So now my opponent is exasperated and says: “How do you go from no let to stroke?”
The referee then says: “Okay, I’m going to meet you half way; play a let” Ugh! This call, of course, came at 9-9 in the fourth. So instead of putting me up 10-9 and serving for the game, I’m not serving at 9-9 (again).
Inevitably, the next rally ended in a similar way, except this time with me in front and my opponent just behind me asking for a let (but the ball was higher and out front). As fate would have it, the referee said, “Stroke.” My response: “How is this a stroke, when the last call was a no let, and you then agreed it should be a stroke, only to be talked into a let?”
What should the referee do when he reaches the conclusion that he made the wrong decision and then tries to correct it, only to then compromise?
Unfortunately, I am sure there are many readers who are saying right now: “That happened to me, too!” There is no easy answer to the dilemma described by the unhappy player; only when the general level of refereeing improves greatly will such situations become less frequent. That is a massive task, and one that can only be undertaken by Associations involved in all levels of the sport. Readers of this column need to urge their relevant Associations to take steps to improve refereeing—and to improve their own refereeing skills as well.

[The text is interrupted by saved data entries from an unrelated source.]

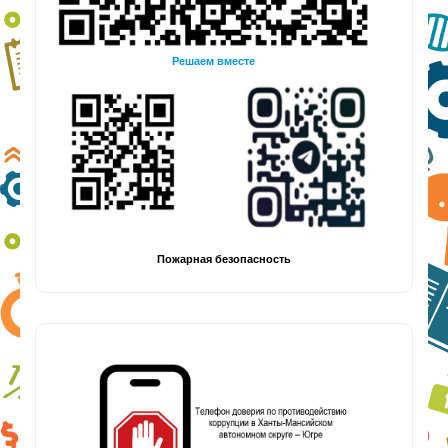
Решаем вместе
Пожарная безопасность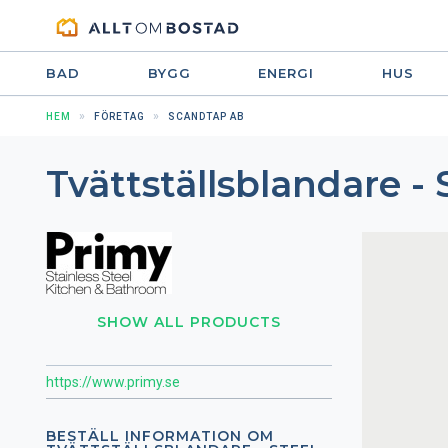
BAD
BYGG
ENERGI
HUS
HEM
FÖRETAG
SCANDTAP AB
Tvättställsblandare -
SHOW ALL PRODUCTS
https://www.primy.se
BESTÄLL INFORMATION OM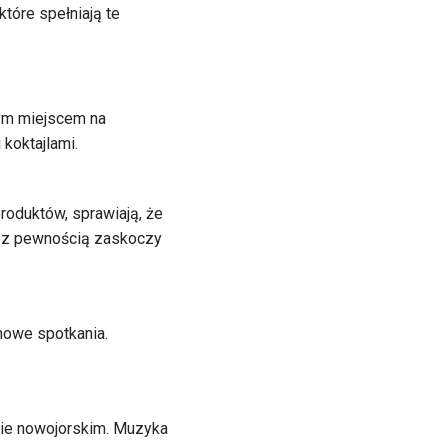
tóre spełniają te
nym miejscem na
koktajlami.
oduktów, sprawiają, że
a z pewnością zaskoczy
inowe spotkania.
acie nowojorskim. Muzyka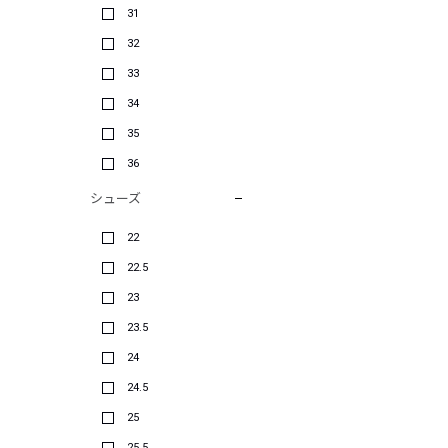
31
32
33
34
35
36
シューズ
22
22.5
23
23.5
24
24.5
25
25.5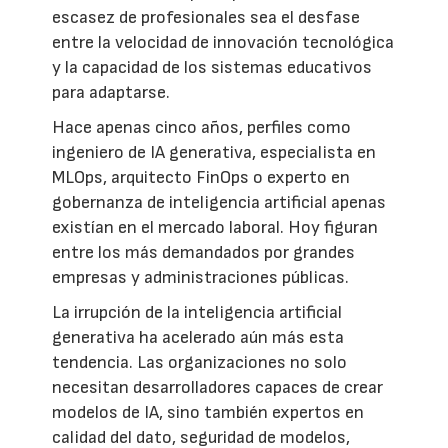
escasez de profesionales sea el desfase
entre la velocidad de innovación tecnológica
y la capacidad de los sistemas educativos
para adaptarse.
Hace apenas cinco años, perfiles como
ingeniero de IA generativa, especialista en
MLOps, arquitecto FinOps o experto en
gobernanza de inteligencia artificial apenas
existían en el mercado laboral. Hoy figuran
entre los más demandados por grandes
empresas y administraciones públicas.
La irrupción de la inteligencia artificial
generativa ha acelerado aún más esta
tendencia. Las organizaciones no solo
necesitan desarrolladores capaces de crear
modelos de IA, sino también expertos en
calidad del dato, seguridad de modelos,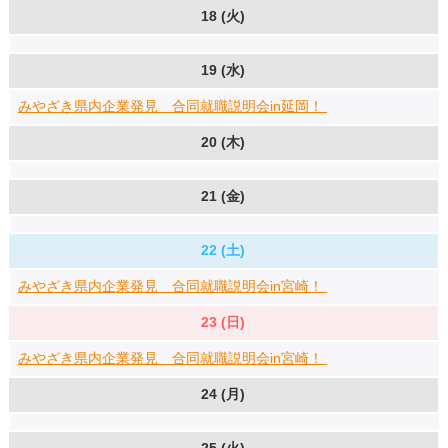
18 (火)
19 (水)
みやざき県内企業発見 合同就職説明会in延岡！
20 (木)
21 (金)
22 (土)
みやざき県内企業発見 合同就職説明会in宮崎！
23 (日)
みやざき県内企業発見 合同就職説明会in宮崎！
24 (月)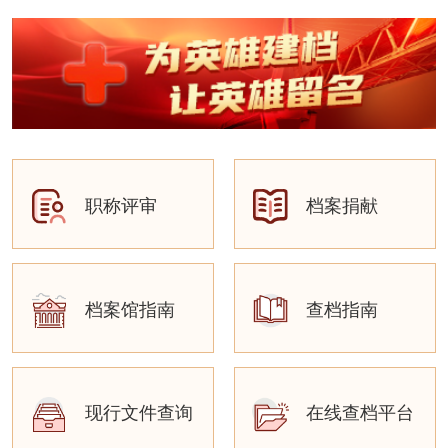
职称评审
档案捐献
档案馆指南
查档指南
现行文件查询
在线查档平台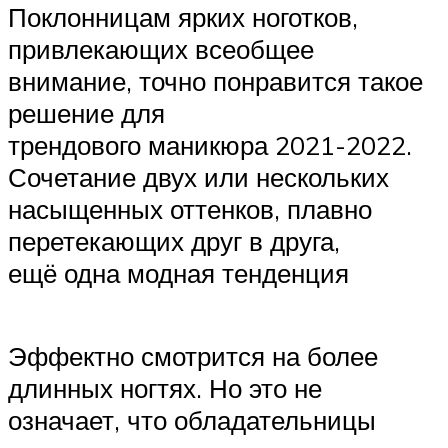
Поклонницам ярких ноготков,
привлекающих всеобщее
внимание, точно понравится такое
решение для
трендового маникюра 2021-2022.
Сочетание двух или нескольких
насыщенных оттенков, плавно
перетекающих друг в друга,
ещё одна модная тенденция
Эффектно смотрится на более
длинных ногтях. Но это не
означает, что обладательницы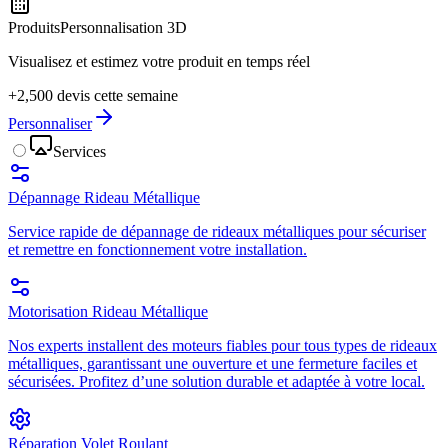
Produits
Personnalisation 3D
Visualisez et estimez votre produit en temps réel
+2,500 devis cette semaine
Personnaliser
Services
Dépannage Rideau Métallique
Service rapide de dépannage de rideaux métalliques pour sécuriser
et remettre en fonctionnement votre installation.
Motorisation Rideau Métallique
Nos experts installent des moteurs fiables pour tous types de rideaux
métalliques, garantissant une ouverture et une fermeture faciles et
sécurisées. Profitez d’une solution durable et adaptée à votre local.
Réparation Volet Roulant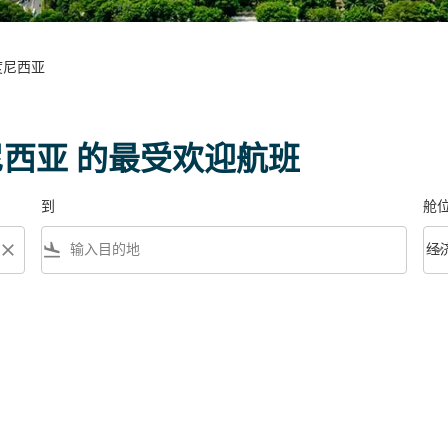
印度尼西亚
尼西亚 的最受欢迎航班
到
舱
close
flight_land
keyboard_arrow_down
经
舱位等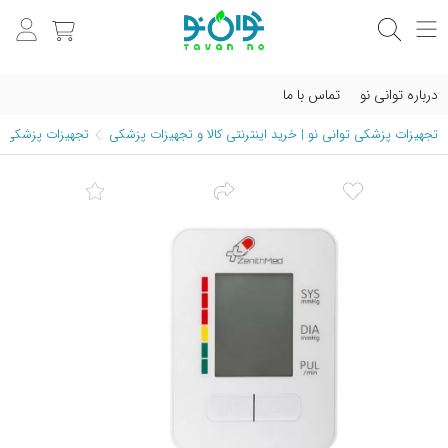
درباره توانی نو
تماس با ما
تجهیزات پزشکی توانی نو | خرید اینترنتی کالا و تجهیزات پزشکی
تجهیزات پزشکی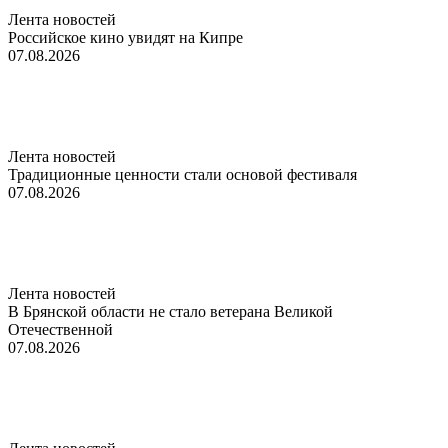
Лента новостей
Российское кино увидят на Кипре
07.08.2026
Лента новостей
Традиционные ценности стали основой фестиваля
07.08.2026
Лента новостей
В Брянской области не стало ветерана Великой
Отечественной
07.08.2026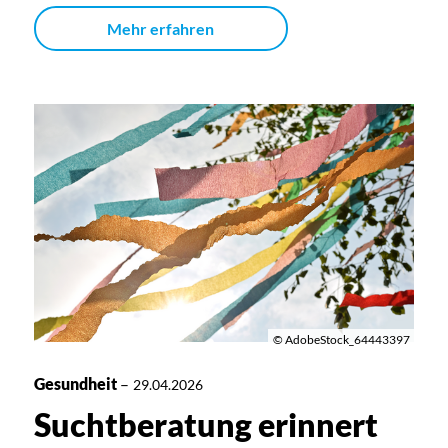
Mehr erfahren
© AdobeStock_64443397
Gesundheit
–
29.04.2026
Suchtberatung erinnert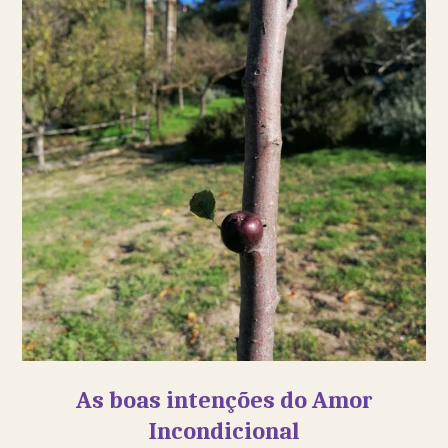
As boas intenções do Amor
Incondicional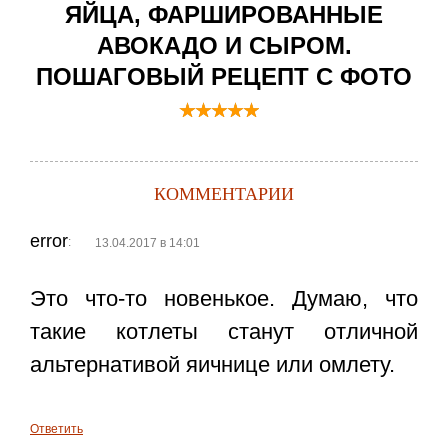
ЯЙЦА, ФАРШИРОВАННЫЕ
АВОКАДО И СЫРОМ.
ПОШАГОВЫЙ РЕЦЕПТ С ФОТО
КОММЕНТАРИИ
error
:
13.04.2017 в 14:01
Это что-то новенькое. Думаю, что
такие котлеты станут отличной
альтернативой яичнице или омлету.
Ответить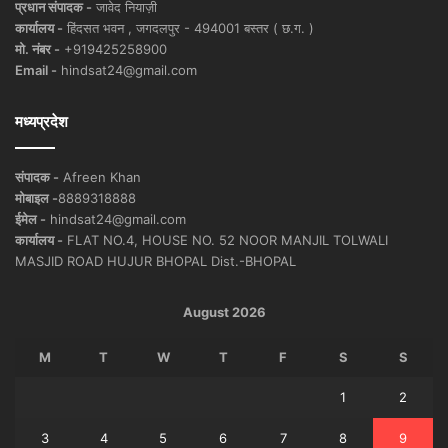
प्रधान संपादक -
जावेद नियाज़ी
कार्यालय -
हिंदसत भवन , जगदलपुर - 494001 बस्तर ( छ.ग. )
मो. नंबर -
+919425258900
Email -
hindsat24@gmail.com
मध्यप्रदेश
संपादक -
Afreen Khan
मोबाइल -
8889318888
ईमेल -
hindsat24@gmail.com
कार्यालय -
FLAT NO.4, HOUSE NO. 52 NOOR MANJIL TOLWALI
MASJID ROAD HUJUR BHOPAL Dist.-BHOPAL
August 2026
M
T
W
T
F
S
S
1
2
3
4
5
6
7
8
9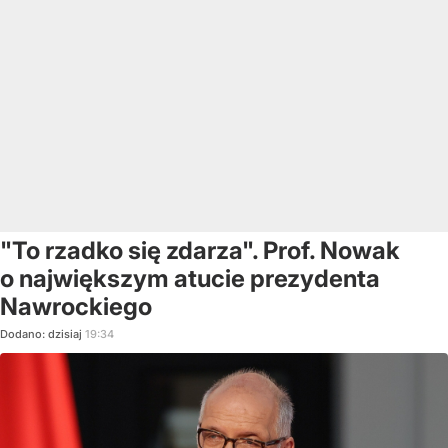
"To rzadko się zdarza". Prof. Nowak
o największym atucie prezydenta
Nawrockiego
Dodano:
dzisiaj
19:34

Indecisiveness and inconsistency, both demonstrated by the referee in the above scenario, are the worst sins in squash refereeing, and players at all levels never stop complaining about them. The referee in the cited match was clearly out of his depth (you cannot go from “no let” to “stroke” to “let” and still be considered qualified; he was simply guessing), and the only answer for the players is to rise above the problem and play the game in the right spirit. After losing in the first round at Canary Wharf in March, World No. 5, Nick Matthew, said something very wise: “You don’t lose a match on one rally, where there are perhaps 130 rallies in a match.”
Every referee makes mistakes—I make one mistake per match on a regular basis—and even when using the far superior Three-Referee System, errors still occur (such as the one that robbed James Willstrop of the British Open Championship last year).
To answer my correspondent’s question, “What should the referee do?” First, don’t guess. Second, don’t ever go from “no let” to “stroke.” If you do so, the players will have absolutely no confidence in any of your decisions. (The referee in the above scenario could have said “let” to save his skin). Third, don’t try to appease both players after a discussion by being a coward and saying: “I’ll meet you half-way; let’s play a let.” Neither of them will respect you for that. Fourth, if you do realize that you have made an error, move on—do not dwell on it, but resolve to put it behind you and get the rest of your decisions right.
I hope this satisfies my correspondent because if it doesn’t, I may not get paid this week. He is the Editor in Chief of this esteemed journal.